The animal cruelty case, United States v. Stevens, splits advocates of animal rights and free speech. Groups such as the Humane Society of the United States have been active supporters of the law, saying it targets only depictions of acts that already are illegal under federal and state laws and that it has helped dry up the market for videos that depict animal abuse.
Humane Society President Wayne Pacelle said before the hearing that the law attempts to disrupt “the most extreme and unimaginable acts of cruelty,” and that there “should be no safe harbor in the First Amendment for those who perpetrate them.”
But media companies, civil liberties groups and others say the statute is overly broad and could leave at prosecutors’ discretion whether to go after films that show hunting and bullfighting and whether a documentary showing animal abuse, even if it were aimed at discouraging the practice, would be prohibited.
“I think at some level Congress has a job to write with a scalpel and not a buzz saw in the First Amendment area,” said Washington lawyer Patricia A. Millett, who argued for Stevens.
Deputy Solicitor General Neal Katyal told the court that the law was “narrowly targeted” and contained exceptions for depictions that had “serious religious, political, scientific, educational, journalistic, historical or artistic value.”
But he immediately ran into trouble with the justices, who said the law put the government in the position of making those subjective decisions.
A finger-pointing Justice Antonin Scalia, an avid hunter, was his chief adversary and rejected any comparison between the treatment of animals and child pornography.
Other justices piled on the hypotheticals and said it was difficult to discern what Congress found acceptable and objectionable.
“What is the difference between . . . bullfighting, cockfighting, dogfighting?” Justice Ruth Bader Ginsburg asked Katyal. “You say dogfighting is included, but bullfighting? And I don’t know where you put cockfighting.”

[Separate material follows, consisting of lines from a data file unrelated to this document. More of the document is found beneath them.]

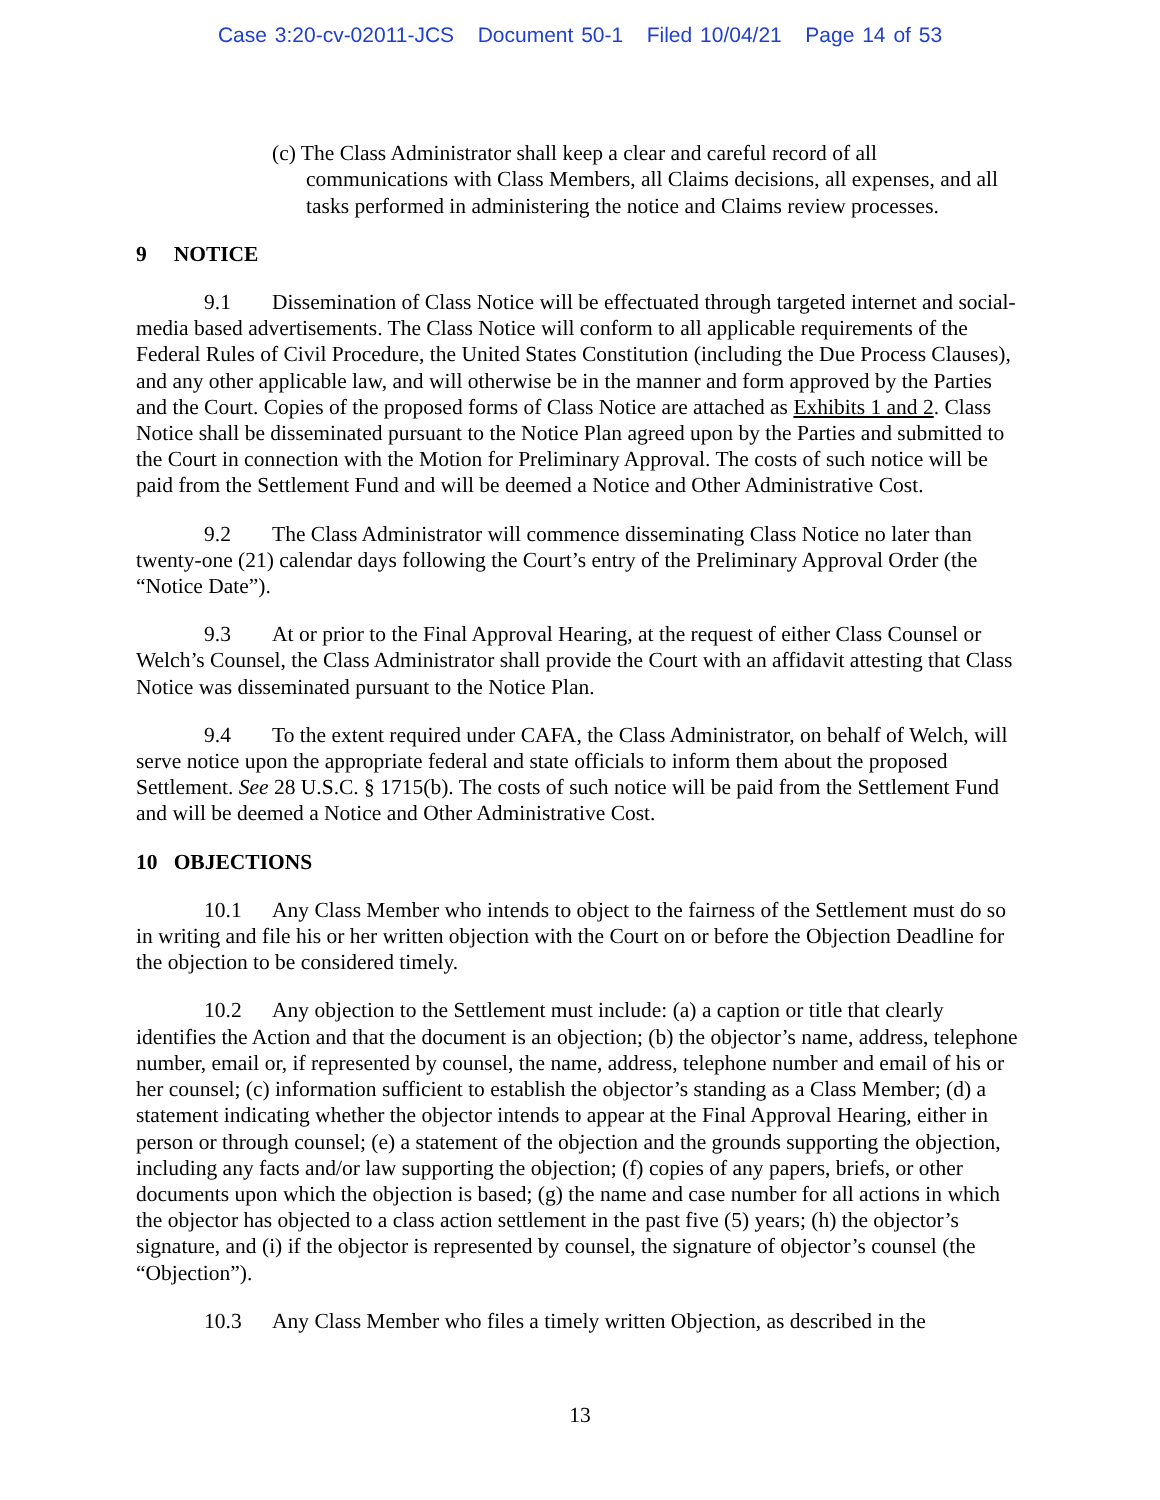Case 3:20-cv-02011-JCS Document 50-1 Filed 10/04/21 Page 14 of 53
(c) The Class Administrator shall keep a clear and careful record of all communications with Class Members, all Claims decisions, all expenses, and all tasks performed in administering the notice and Claims review processes.
9 NOTICE
9.1 Dissemination of Class Notice will be effectuated through targeted internet and social-media based advertisements. The Class Notice will conform to all applicable requirements of the Federal Rules of Civil Procedure, the United States Constitution (including the Due Process Clauses), and any other applicable law, and will otherwise be in the manner and form approved by the Parties and the Court. Copies of the proposed forms of Class Notice are attached as Exhibits 1 and 2. Class Notice shall be disseminated pursuant to the Notice Plan agreed upon by the Parties and submitted to the Court in connection with the Motion for Preliminary Approval. The costs of such notice will be paid from the Settlement Fund and will be deemed a Notice and Other Administrative Cost.
9.2 The Class Administrator will commence disseminating Class Notice no later than twenty-one (21) calendar days following the Court’s entry of the Preliminary Approval Order (the “Notice Date”).
9.3 At or prior to the Final Approval Hearing, at the request of either Class Counsel or Welch’s Counsel, the Class Administrator shall provide the Court with an affidavit attesting that Class Notice was disseminated pursuant to the Notice Plan.
9.4 To the extent required under CAFA, the Class Administrator, on behalf of Welch, will serve notice upon the appropriate federal and state officials to inform them about the proposed Settlement. See 28 U.S.C. § 1715(b). The costs of such notice will be paid from the Settlement Fund and will be deemed a Notice and Other Administrative Cost.
10 OBJECTIONS
10.1 Any Class Member who intends to object to the fairness of the Settlement must do so in writing and file his or her written objection with the Court on or before the Objection Deadline for the objection to be considered timely.
10.2 Any objection to the Settlement must include: (a) a caption or title that clearly identifies the Action and that the document is an objection; (b) the objector’s name, address, telephone number, email or, if represented by counsel, the name, address, telephone number and email of his or her counsel; (c) information sufficient to establish the objector’s standing as a Class Member; (d) a statement indicating whether the objector intends to appear at the Final Approval Hearing, either in person or through counsel; (e) a statement of the objection and the grounds supporting the objection, including any facts and/or law supporting the objection; (f) copies of any papers, briefs, or other documents upon which the objection is based; (g) the name and case number for all actions in which the objector has objected to a class action settlement in the past five (5) years; (h) the objector’s signature, and (i) if the objector is represented by counsel, the signature of objector’s counsel (the “Objection”).
10.3 Any Class Member who files a timely written Objection, as described in the
13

Justice Samuel A. Alito Jr. was the only member of the court who expressed concern about whether the entire statute should be struck. He noted that the law had been used only three times in 10 years — all in cases involving dogfighting videos — citing that as proof that prosecutors have not abused it to target hunting videos or in any other cases his colleagues posited.
Alito said the fact that the law has not been used against the producers of crush videos may prove the government’s argument that the law had dried up the market for such films.

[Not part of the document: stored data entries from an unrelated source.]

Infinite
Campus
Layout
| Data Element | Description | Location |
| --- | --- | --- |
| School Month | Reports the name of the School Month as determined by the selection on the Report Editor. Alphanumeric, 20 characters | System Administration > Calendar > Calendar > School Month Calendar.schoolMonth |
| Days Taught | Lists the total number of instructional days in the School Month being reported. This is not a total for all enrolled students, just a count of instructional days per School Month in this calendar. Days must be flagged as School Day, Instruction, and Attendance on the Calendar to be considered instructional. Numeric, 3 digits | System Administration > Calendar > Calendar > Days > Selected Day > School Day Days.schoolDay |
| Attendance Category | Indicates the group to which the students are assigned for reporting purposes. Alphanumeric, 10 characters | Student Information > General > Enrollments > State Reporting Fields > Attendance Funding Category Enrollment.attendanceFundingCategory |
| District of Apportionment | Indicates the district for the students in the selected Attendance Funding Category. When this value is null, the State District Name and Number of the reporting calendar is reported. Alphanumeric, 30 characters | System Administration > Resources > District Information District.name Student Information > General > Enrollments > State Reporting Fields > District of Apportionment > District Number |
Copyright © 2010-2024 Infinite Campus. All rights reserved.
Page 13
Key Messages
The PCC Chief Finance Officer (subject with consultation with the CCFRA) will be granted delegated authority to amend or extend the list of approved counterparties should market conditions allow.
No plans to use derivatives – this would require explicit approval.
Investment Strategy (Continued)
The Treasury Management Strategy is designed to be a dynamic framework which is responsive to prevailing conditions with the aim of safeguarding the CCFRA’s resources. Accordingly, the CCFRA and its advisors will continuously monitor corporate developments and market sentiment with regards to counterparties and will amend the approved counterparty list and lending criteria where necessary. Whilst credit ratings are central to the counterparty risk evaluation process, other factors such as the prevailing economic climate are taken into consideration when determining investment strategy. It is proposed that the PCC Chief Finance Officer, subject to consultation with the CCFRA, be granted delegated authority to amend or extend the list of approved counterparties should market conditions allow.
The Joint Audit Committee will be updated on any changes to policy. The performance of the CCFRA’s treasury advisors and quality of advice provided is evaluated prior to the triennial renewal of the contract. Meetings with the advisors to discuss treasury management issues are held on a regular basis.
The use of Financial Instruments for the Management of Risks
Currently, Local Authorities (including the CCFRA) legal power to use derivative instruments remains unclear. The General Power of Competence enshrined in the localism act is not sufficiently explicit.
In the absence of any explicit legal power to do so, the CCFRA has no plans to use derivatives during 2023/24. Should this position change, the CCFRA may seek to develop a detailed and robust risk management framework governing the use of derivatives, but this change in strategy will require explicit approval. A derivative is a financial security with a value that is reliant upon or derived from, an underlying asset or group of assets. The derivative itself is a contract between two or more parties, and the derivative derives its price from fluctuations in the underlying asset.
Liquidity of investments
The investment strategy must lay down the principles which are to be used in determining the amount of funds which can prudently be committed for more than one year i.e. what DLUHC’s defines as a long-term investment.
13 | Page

He also challenged the theory that government had no role in outlawing some types of expression.
“What about people who like to watch human sacrifice?” he asked, wondering aloud whether Congress would have the power to keep people from ordering a “human sacrifice channel” if one were available from a place where such activity was legal.

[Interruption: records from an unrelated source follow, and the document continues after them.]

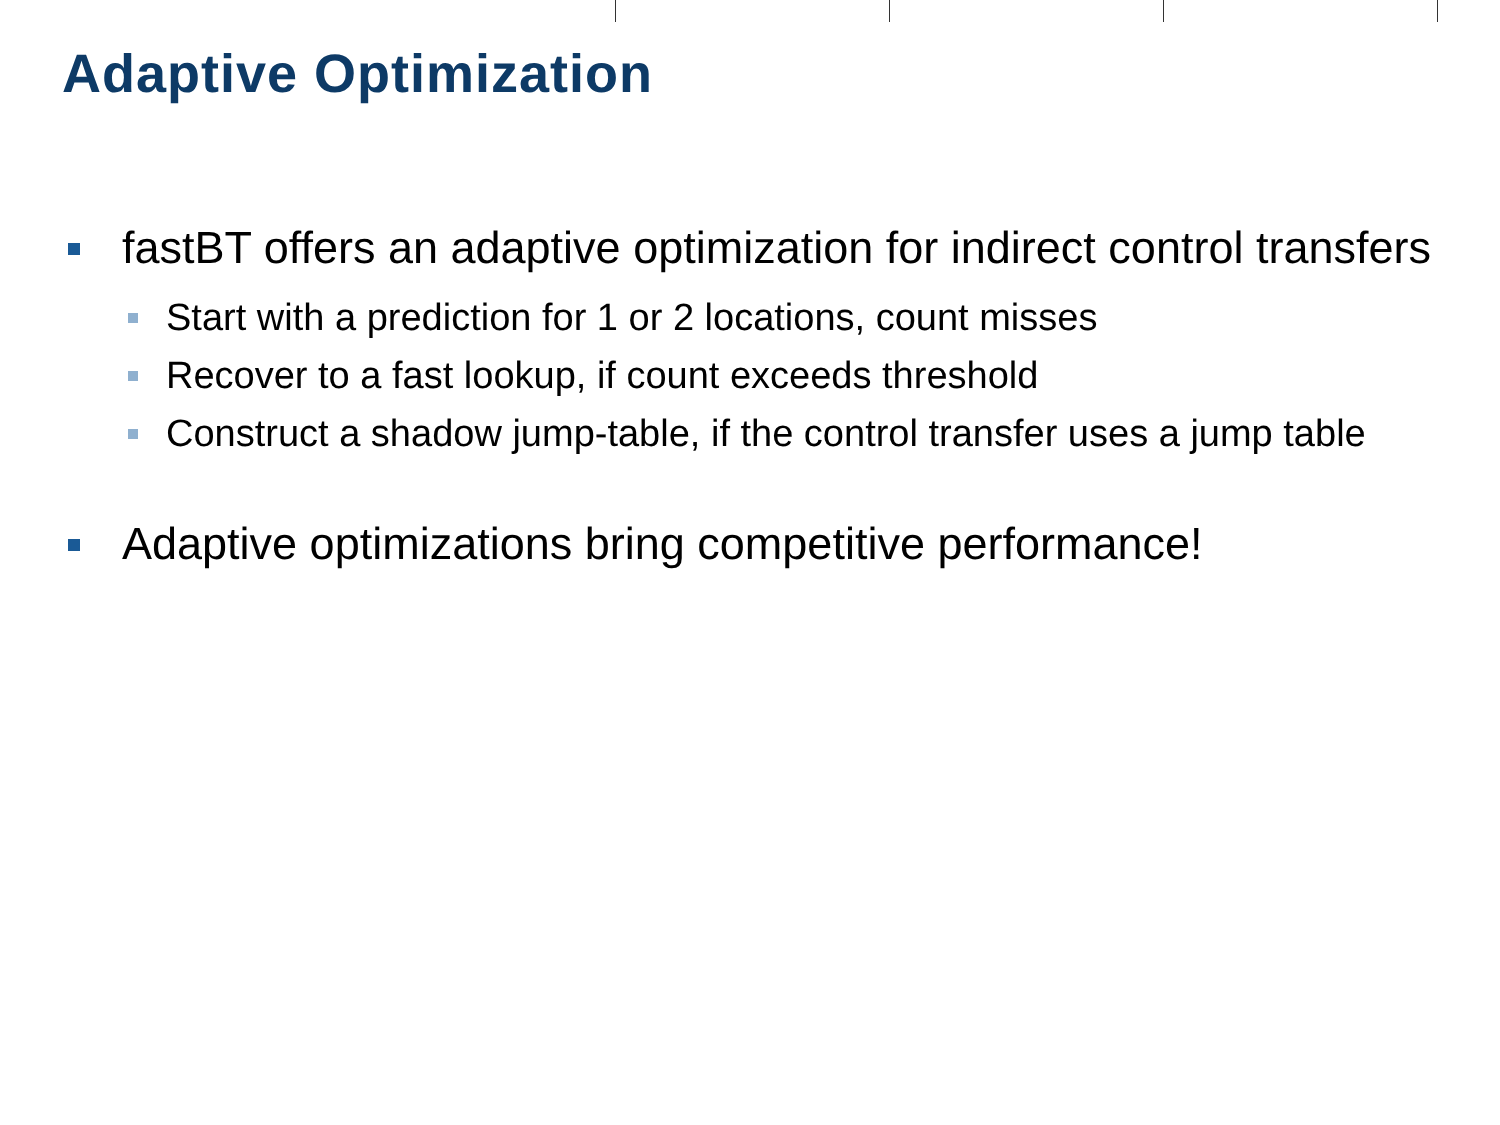Adaptive Optimization
fastBT offers an adaptive optimization for indirect control transfers
Start with a prediction for 1 or 2 locations, count misses
Recover to a fast lookup, if count exceeds threshold
Construct a shadow jump-table, if the control transfer uses a jump table
Adaptive optimizations bring competitive performance!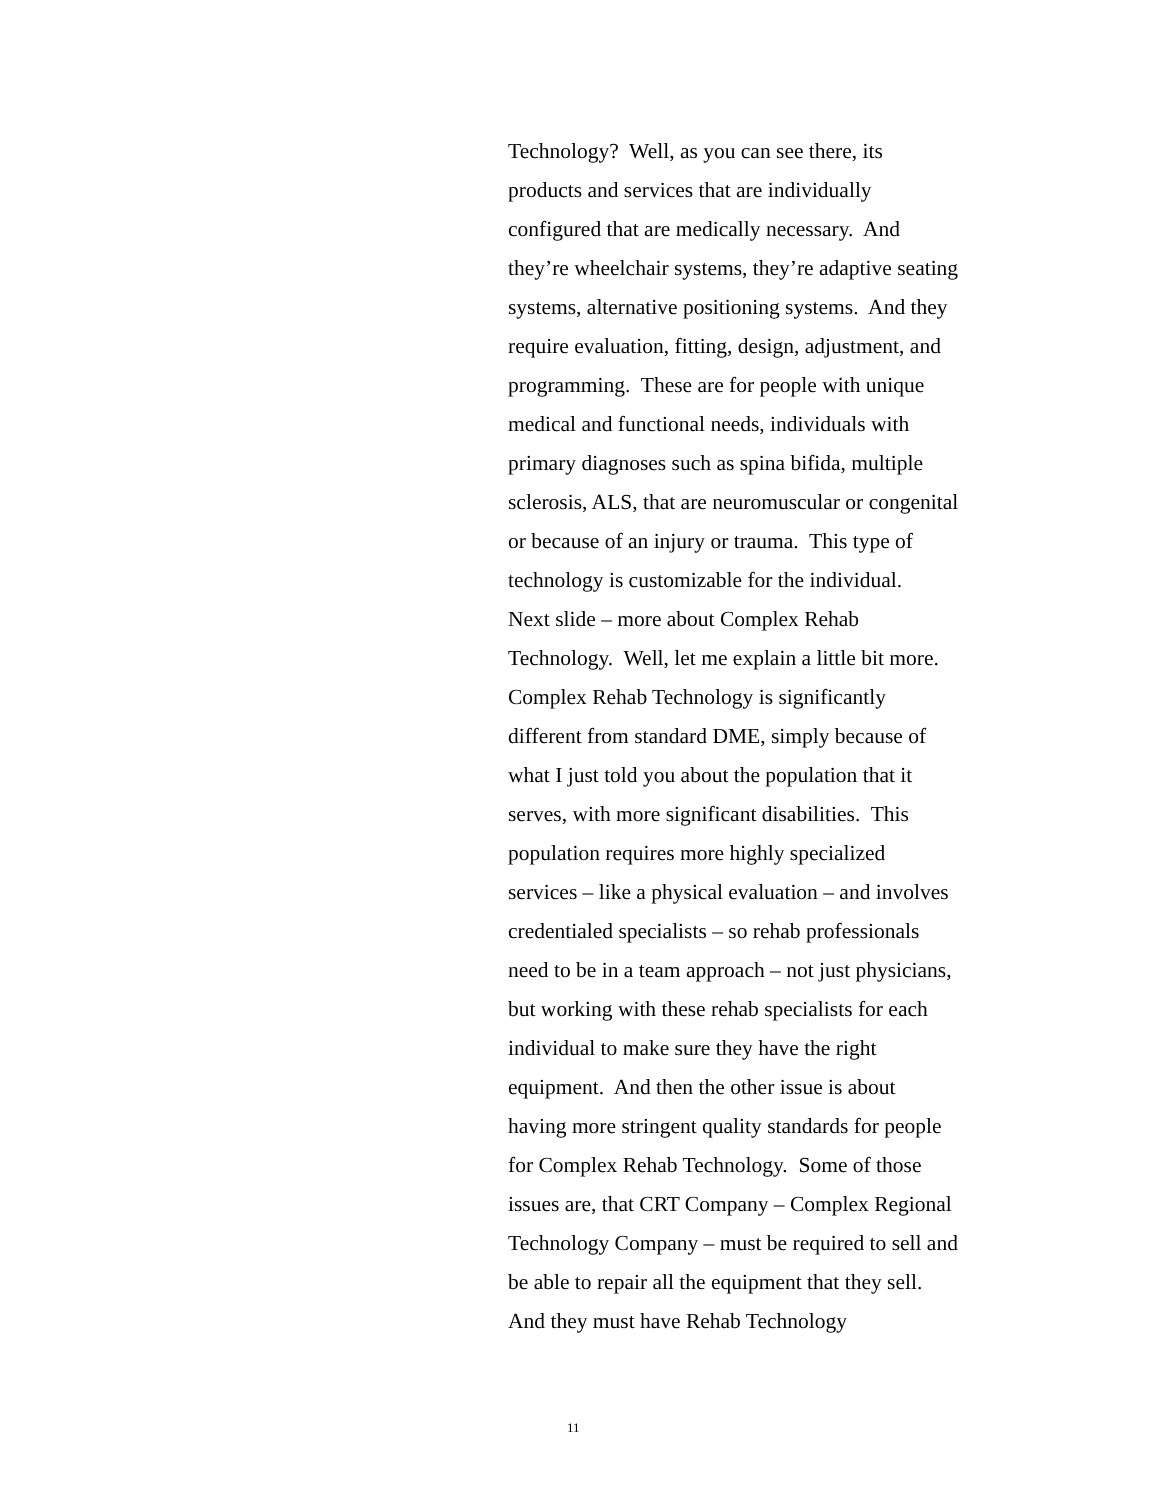Technology? Well, as you can see there, its
products and services that are individually
configured that are medically necessary. And
they’re wheelchair systems, they’re adaptive seating
systems, alternative positioning systems. And they
require evaluation, fitting, design, adjustment, and
programming. These are for people with unique
medical and functional needs, individuals with
primary diagnoses such as spina bifida, multiple
sclerosis, ALS, that are neuromuscular or congenital
or because of an injury or trauma. This type of
technology is customizable for the individual.
Next slide – more about Complex Rehab
Technology. Well, let me explain a little bit more.
Complex Rehab Technology is significantly
different from standard DME, simply because of
what I just told you about the population that it
serves, with more significant disabilities. This
population requires more highly specialized
services – like a physical evaluation – and involves
credentialed specialists – so rehab professionals
need to be in a team approach – not just physicians,
but working with these rehab specialists for each
individual to make sure they have the right
equipment. And then the other issue is about
having more stringent quality standards for people
for Complex Rehab Technology. Some of those
issues are, that CRT Company – Complex Regional
Technology Company – must be required to sell and
be able to repair all the equipment that they sell.
And they must have Rehab Technology
11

Millett seemed to struggle for an answer. She said Congress should not simply try to “shield” citizens from speech with which it disagrees.
“Something is repulsive, incredibly offensive or maybe even involves some harm to people does not mean that — depictions of it that do not cause that harm, that are not integrally tied to it, that are not the purpose and animating motivation for that harm cannot be proscribed,” she said.
Chief Justice John G. Roberts Jr. took up the cause: “Can Congress ban the human sacrifice channel or not?”
Scalia had his own answer. “It’s not up to the government to tell us what our worst instincts are,” he said.
He added that “you can create a lot of First Amendment horribles. What about — what about a new Adolf Hitler? Can we censor any depiction of that new Adolf Hitler and the horrible things that he is proposing, including extermination of a race? Is that proscribable under the First Amendment?”